Radiologists carrying out emergency imaging should beware of what they see, according to Kosta Petrović, an assistant professor at the Clinical Center of Vojvodina, Medical Faculty in Novi Sad, Serbia, who shared advice during the Radiology Trainees Forum on Sunday morning. "My suggestion is to first see if the image corresponds to the patient. And do not make decisions without prior consultation," he said.
Dr. Kosta Petrović from Novi Sad, Serbia.
Before they start in ER, trainees should learn the radiological signs of potential illnesses that their patients may present with.
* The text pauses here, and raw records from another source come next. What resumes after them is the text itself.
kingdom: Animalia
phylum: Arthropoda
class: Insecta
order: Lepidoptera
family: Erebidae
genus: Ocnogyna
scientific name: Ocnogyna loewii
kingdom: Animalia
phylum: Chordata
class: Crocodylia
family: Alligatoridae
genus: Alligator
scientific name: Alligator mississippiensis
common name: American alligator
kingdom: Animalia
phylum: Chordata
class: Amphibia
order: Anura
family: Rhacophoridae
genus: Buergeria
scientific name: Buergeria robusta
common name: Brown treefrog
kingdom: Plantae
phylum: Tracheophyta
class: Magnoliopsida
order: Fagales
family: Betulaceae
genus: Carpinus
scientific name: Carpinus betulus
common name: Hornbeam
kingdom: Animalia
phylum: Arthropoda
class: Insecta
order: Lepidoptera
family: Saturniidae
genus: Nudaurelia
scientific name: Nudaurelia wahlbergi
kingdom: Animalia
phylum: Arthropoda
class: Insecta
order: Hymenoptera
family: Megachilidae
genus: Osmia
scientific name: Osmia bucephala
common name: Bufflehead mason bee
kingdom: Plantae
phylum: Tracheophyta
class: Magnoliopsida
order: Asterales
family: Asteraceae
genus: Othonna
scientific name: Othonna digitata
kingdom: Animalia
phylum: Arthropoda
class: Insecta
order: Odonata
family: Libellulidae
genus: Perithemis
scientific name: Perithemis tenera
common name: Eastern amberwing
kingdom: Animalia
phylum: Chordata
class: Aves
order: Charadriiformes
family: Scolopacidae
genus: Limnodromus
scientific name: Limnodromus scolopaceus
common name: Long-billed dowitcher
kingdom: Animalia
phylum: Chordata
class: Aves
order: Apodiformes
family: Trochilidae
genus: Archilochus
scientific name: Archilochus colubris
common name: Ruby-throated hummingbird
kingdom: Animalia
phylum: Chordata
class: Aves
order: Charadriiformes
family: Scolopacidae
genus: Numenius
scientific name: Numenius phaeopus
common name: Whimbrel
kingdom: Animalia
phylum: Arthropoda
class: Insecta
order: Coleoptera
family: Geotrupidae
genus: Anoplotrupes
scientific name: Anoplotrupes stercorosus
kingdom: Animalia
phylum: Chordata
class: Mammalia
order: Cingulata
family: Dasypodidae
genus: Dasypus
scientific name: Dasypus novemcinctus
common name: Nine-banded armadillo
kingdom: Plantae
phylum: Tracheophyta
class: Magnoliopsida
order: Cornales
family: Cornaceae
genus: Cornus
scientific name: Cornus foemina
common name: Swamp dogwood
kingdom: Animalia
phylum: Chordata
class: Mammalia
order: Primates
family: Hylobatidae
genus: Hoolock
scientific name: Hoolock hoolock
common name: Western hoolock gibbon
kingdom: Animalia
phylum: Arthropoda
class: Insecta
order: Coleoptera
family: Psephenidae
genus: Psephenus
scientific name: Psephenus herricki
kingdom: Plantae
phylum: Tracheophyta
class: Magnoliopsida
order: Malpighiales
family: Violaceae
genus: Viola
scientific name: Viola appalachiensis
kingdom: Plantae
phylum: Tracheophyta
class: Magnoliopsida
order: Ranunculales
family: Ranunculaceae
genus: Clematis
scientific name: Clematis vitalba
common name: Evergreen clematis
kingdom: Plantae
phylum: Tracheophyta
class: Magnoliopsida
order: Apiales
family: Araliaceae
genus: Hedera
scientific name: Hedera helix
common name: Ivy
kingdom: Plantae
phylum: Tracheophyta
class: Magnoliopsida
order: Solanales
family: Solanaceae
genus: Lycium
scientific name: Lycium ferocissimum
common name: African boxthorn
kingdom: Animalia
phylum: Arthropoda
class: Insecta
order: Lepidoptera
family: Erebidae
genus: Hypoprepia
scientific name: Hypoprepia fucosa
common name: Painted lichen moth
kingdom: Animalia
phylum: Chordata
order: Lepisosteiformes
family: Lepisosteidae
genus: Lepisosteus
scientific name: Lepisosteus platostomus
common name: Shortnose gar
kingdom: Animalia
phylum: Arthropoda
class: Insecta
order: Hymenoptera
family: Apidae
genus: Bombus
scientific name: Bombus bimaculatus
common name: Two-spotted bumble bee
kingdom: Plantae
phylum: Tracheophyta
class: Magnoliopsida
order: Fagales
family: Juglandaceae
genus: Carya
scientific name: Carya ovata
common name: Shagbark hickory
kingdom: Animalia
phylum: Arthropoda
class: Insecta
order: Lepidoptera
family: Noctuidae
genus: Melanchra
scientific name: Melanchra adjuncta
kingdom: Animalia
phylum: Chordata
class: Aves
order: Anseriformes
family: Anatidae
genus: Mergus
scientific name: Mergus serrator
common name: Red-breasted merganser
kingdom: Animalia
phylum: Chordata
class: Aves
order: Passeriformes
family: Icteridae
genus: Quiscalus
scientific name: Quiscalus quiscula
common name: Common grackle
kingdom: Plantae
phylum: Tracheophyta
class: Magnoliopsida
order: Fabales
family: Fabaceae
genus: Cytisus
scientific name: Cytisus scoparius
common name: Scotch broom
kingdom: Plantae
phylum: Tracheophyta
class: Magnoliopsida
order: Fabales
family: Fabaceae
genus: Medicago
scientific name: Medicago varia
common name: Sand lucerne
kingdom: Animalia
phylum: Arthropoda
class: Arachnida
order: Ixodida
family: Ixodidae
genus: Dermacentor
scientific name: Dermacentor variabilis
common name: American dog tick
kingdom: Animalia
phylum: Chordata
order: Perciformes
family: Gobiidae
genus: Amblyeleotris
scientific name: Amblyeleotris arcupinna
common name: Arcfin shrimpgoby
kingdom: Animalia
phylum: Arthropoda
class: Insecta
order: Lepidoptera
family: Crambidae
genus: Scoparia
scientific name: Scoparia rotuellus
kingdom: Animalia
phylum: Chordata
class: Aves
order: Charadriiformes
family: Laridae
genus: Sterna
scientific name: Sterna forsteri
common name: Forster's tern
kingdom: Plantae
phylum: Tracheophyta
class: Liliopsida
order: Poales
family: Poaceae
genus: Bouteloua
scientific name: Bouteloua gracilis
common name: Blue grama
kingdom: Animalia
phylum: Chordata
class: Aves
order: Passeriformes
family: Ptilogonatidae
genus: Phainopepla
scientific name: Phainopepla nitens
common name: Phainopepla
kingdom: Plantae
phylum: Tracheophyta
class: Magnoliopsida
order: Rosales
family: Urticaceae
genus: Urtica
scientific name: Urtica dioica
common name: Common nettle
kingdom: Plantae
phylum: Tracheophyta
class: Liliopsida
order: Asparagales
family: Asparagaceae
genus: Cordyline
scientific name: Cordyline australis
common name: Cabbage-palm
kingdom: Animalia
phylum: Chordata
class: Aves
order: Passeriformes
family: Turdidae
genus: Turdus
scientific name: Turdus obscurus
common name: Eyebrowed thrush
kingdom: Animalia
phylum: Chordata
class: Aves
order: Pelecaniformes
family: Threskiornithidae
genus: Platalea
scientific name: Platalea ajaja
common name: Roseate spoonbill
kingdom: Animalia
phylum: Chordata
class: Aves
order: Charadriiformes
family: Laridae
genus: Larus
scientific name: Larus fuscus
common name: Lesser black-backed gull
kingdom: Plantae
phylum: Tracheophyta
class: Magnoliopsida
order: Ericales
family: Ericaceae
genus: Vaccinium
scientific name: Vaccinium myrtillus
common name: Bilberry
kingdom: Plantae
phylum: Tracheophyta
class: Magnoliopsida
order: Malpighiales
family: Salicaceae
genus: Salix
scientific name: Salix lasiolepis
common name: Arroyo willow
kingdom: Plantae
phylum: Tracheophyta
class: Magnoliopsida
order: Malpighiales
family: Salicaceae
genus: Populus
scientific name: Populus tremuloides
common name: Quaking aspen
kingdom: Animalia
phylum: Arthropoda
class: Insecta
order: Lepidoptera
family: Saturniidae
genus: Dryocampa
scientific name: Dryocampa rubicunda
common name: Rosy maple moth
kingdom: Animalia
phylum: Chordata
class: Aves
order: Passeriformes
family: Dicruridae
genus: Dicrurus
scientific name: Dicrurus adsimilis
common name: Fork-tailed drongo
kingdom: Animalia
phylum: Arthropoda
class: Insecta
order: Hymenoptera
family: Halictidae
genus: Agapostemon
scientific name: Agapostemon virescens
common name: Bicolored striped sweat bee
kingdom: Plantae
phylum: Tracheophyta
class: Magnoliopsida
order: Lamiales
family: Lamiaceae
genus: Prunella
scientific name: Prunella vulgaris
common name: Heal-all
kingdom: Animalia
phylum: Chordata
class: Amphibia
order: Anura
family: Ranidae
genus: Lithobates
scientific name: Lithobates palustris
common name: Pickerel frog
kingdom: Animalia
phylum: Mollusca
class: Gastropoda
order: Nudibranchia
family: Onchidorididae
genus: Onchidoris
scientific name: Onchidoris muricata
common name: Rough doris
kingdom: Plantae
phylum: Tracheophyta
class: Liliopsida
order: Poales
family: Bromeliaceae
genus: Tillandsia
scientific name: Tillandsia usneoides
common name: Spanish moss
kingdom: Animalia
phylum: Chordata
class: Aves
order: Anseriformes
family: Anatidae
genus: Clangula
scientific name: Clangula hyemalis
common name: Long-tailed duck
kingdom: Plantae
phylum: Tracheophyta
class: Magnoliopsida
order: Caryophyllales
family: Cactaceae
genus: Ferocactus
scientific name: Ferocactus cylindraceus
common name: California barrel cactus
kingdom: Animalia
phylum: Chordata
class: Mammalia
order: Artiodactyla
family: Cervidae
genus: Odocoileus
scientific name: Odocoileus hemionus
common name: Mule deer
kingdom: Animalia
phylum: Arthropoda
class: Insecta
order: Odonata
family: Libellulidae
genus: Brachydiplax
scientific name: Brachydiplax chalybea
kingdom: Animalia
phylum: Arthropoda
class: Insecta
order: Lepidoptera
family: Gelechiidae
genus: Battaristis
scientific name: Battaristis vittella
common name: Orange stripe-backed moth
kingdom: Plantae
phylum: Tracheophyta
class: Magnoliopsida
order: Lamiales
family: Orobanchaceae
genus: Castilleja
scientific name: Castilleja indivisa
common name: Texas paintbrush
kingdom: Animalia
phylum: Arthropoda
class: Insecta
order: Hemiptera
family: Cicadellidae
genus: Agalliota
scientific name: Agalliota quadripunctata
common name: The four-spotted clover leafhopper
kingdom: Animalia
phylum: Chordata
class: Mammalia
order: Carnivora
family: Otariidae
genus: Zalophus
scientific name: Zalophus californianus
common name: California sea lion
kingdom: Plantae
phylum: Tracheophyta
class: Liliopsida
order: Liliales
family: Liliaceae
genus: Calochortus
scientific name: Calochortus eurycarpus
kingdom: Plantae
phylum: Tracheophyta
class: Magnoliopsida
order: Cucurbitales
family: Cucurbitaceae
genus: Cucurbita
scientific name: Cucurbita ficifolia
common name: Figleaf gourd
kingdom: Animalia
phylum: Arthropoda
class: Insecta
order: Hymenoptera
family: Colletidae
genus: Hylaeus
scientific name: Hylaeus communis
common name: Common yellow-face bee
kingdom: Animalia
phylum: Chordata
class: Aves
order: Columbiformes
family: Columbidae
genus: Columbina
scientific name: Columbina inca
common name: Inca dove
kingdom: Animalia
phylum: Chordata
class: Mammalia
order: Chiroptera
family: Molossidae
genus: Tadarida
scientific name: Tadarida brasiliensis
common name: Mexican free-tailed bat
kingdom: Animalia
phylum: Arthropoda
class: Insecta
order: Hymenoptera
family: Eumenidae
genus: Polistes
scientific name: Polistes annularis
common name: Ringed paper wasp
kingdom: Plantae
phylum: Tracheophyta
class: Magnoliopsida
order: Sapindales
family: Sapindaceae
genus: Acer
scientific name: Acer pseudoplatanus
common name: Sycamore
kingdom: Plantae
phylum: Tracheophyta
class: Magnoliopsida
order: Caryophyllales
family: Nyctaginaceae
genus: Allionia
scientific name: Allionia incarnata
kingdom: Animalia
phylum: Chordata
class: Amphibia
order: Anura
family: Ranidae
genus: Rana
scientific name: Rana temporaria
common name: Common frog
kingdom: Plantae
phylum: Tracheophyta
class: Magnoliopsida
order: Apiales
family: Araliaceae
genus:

One of the biggest problems in the ER setting is the lack of time; trainees have no time to consult the Internet or a book for backup. Conversely, signs given as examples in the literature may be very different from what radiologists will see in practice. "Signs are not the same one day or five days after the illness; sometimes the situation changes within hours. It's very important to know what the gap is between the beginning of the illness and the time of the examination," he said.
Sometimes the pathology is there but it is poorly visualized. "For instance, you sometimes can't clearly see early brain ischemia. In this case, just change the window and observe the lesion in different windows," he recommended.
It may be necessary to change the modality as well. "Sometimes, no matter how hard we try, we are technically unable to show what the patient's problem is, so we need to employ another imaging modality," Petrović said. He gave the example of a patient with strong headaches, whose CT report stated possible mild brain edema without any other detectable lesion except thick brain architectonics, whereas the MR scan revealed huge extra axial fluid collections on both sides of the brain. "You have to know that blood in certain cases has a very similar density as brain on CT, and that every change in brain architectonics must be taken very seriously," he said.
Patients may also have multiple diseases at the same time, which may or may not be related to each other.
Petrović also advised the audience to consider infection, which can be become life-threatening if not treated in time. "Don't think that a lesion on the brain is necessarily a tumor or ischemia; it can be infection. This is valid for other parts of the body as well, the neck for instance."
Furthermore, he recommended "thinking outside of the frame" and to image other parts of the body and be aware of technical pitfalls, which can lead to the wrong diagnosis. Radiologists should also call the referring physician if they have a problem with urgent trauma, and when they notice that a tube is misplaced.
"Look at the pathology from different directions. Sometimes the lesion you see is so huge that you don't see or think of checking for other lesions. For instance, always try to find aortic trauma in a case of blunt trauma," he said.
Dr. Alain Luciani from Paris.
Finally, he advised the audience to make a correct diagnosis fast and not to forget complications of the disease. "Sometimes you don't have time for complicated diagnostic procedures. Sometimes the complexity of injuries is so severe and there is so little time that any delay in your work is unacceptable," he said.
In another talk, Dr. Alain Luciani from Université Paris Est Créteil, Faculté de Médecine in France, explored the potential of hybrid imaging in the detection and characterization of hepatocellular carcinoma, a topic of the future since it is not in practice yet.
"It's actually awkward to think of multiple hybrid imaging when dealing with HCC because detection and characterization of HCC is confined," he began, referring to the use of multiphase imaging with CT or standard MRI, followed by venous or delayed-phase washout.
Hybrid imaging proves useful in the prognosis of the patient rather than just diagnosis. MR/PET or PET/CT may provide very useful information, for instance on tumor aggressiveness and other biological and metabolic phenomena.